El plan del día siguiente era todo una incógnita, pues queríamos salir hacia Paracas, pero dependíamos de la hora en que llegase el equipaje extraviado. Afortunadamente la mochila llegó a las 8h, cuando ya teníamos todo preparado. Durante estos días, en Perú se celebran las Fiestas Patrias, que aunque realmente son el 28 de julio comienzan la semana previa, así que antes de planificar la mañana, teníamos que comprar los billetes de bus para el siguiente destino. Ya no quedaban buses a Paracas, así que readaptamos la ruta para ir primero a Ica.

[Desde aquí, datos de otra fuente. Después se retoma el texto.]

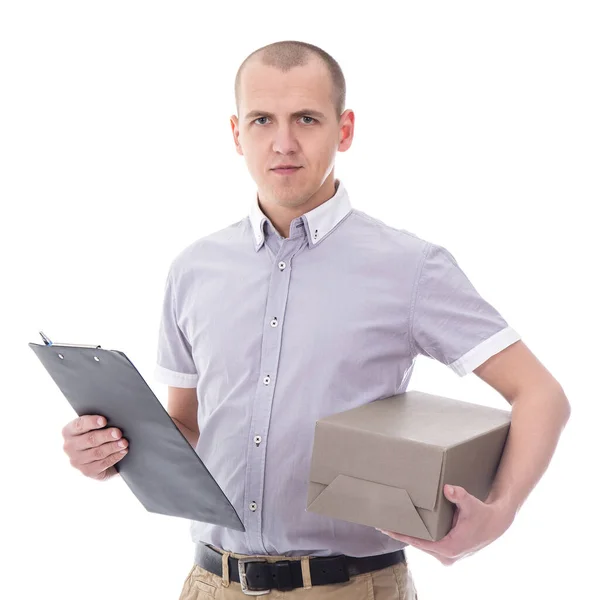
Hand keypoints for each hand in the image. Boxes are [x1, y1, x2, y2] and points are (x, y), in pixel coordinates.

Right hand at [62, 415, 128, 480]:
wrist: (98, 456)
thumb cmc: (98, 434)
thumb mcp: (95, 426)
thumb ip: (99, 422)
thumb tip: (114, 417)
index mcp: (69, 431)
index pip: (79, 425)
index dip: (91, 422)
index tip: (104, 420)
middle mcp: (70, 447)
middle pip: (89, 440)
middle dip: (106, 436)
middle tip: (118, 433)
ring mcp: (77, 461)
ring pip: (97, 453)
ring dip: (113, 447)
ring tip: (124, 442)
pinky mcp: (87, 471)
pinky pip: (102, 464)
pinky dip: (115, 457)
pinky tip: (123, 451)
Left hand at [376, 484, 514, 565]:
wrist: (496, 524)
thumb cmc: (482, 514)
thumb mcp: (471, 504)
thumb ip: (460, 496)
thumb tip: (448, 489)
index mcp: (449, 547)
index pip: (419, 542)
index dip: (401, 535)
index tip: (386, 529)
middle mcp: (446, 556)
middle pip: (417, 544)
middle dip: (401, 534)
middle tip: (381, 524)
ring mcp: (446, 556)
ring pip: (422, 545)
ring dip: (408, 536)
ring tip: (389, 525)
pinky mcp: (447, 552)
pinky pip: (427, 544)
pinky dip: (417, 536)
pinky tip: (406, 528)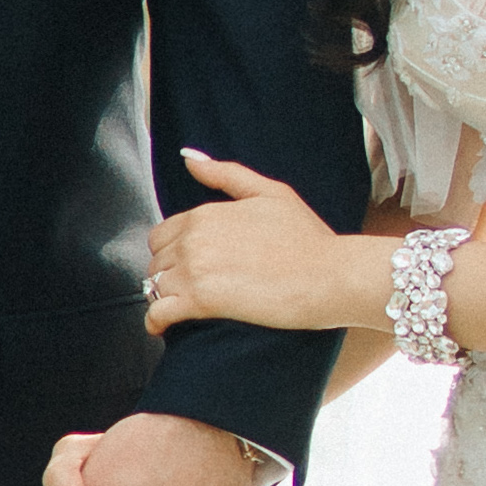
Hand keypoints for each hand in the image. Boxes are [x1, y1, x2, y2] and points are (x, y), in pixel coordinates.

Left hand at [143, 153, 379, 338]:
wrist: (330, 275)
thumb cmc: (308, 237)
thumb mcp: (270, 192)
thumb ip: (225, 174)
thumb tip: (189, 158)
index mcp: (205, 214)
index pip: (162, 234)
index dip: (174, 251)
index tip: (191, 266)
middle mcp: (194, 239)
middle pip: (156, 261)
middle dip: (169, 274)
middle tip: (191, 288)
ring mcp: (195, 270)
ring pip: (155, 286)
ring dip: (165, 297)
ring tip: (184, 307)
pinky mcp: (202, 301)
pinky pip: (158, 313)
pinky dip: (156, 321)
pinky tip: (164, 327)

Nos despedimos de Lima visitando Miraflores, el barrio rico, buscando al Pichulita de Vargas Llosa por sus calles. La diferencia es tan grande que parece casi una ciudad diferente, más desarrollada pero menos auténtica. Eso sí, las vistas al océano desde el mirador de Larcomar, encima de los acantilados, son solo mejoradas cuando uno se acerca al Parque del Amor, subiendo por la costa.

Una escultura de una pareja de barro en pleno escarceo preside el parque, rodeados de bancos decorados con azulejos de colores a lo Gaudí. Los colores, los versos románticos escritos sobre ellos y la brisa oceánica animaban a quedarse allí más tiempo, pero este apremiaba y tuvimos que buscar el bus que nos llevase a la estación de Soyuz, desde donde saldríamos a Ica, una hora más tarde de lo previsto, pues nos lo habían reservado telefónicamente desde el hostal olvidando informarnos de que además de pagarlo, había que confirmar por Internet.

Pero no hay por qué molestarse. Al fin y al cabo, el tiempo no es tan objetivo como pensamos desde Europa, es una medida más que se adapta según culturas y países. Tomen asiento y sean bienvenidos al Perú.